◆ Dataset items
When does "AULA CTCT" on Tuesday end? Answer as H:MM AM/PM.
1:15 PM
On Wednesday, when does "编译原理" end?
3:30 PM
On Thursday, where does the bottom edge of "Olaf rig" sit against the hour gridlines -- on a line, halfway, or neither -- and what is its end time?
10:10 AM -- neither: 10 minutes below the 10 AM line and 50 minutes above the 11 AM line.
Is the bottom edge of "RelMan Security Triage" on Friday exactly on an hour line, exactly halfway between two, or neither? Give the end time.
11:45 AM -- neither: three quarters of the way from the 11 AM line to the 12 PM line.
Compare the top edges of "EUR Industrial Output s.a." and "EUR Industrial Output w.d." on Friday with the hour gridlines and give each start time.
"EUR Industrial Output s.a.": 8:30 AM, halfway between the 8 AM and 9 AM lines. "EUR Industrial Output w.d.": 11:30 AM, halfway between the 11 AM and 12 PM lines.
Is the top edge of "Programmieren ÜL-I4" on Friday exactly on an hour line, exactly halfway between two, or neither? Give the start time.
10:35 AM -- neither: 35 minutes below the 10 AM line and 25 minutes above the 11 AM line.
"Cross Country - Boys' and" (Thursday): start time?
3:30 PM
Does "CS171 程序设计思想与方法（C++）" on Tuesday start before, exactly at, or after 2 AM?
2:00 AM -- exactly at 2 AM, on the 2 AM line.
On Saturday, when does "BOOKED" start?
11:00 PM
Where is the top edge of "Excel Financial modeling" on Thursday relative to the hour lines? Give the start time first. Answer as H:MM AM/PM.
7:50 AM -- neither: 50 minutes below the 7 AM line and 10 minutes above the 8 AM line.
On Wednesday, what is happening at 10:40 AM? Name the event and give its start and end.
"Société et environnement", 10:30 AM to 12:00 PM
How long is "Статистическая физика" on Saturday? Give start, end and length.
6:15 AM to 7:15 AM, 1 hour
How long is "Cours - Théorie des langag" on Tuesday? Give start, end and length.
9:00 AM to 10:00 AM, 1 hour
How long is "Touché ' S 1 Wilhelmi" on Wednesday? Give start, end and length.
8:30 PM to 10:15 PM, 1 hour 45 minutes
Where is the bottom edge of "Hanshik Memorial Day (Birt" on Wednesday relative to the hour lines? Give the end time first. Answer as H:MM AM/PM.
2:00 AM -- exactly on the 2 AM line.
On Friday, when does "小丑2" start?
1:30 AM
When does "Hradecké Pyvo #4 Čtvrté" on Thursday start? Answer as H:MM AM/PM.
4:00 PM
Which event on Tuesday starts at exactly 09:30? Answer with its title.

◆ Stated problem
Please show each line of the entries above that contains the word "Friday".

◆ Correct response
Is the bottom edge of "RelMan Security Triage" on Friday exactly on an hour line, exactly halfway between two, or neither? Give the end time.
Compare the top edges of "EUR Industrial Output s.a." and "EUR Industrial Output w.d." on Friday with the hour gridlines and give each start time.
Is the top edge of "Programmieren ÜL-I4" on Friday exactly on an hour line, exactly halfway between two, or neither? Give the start time.
On Friday, when does "小丑2" start?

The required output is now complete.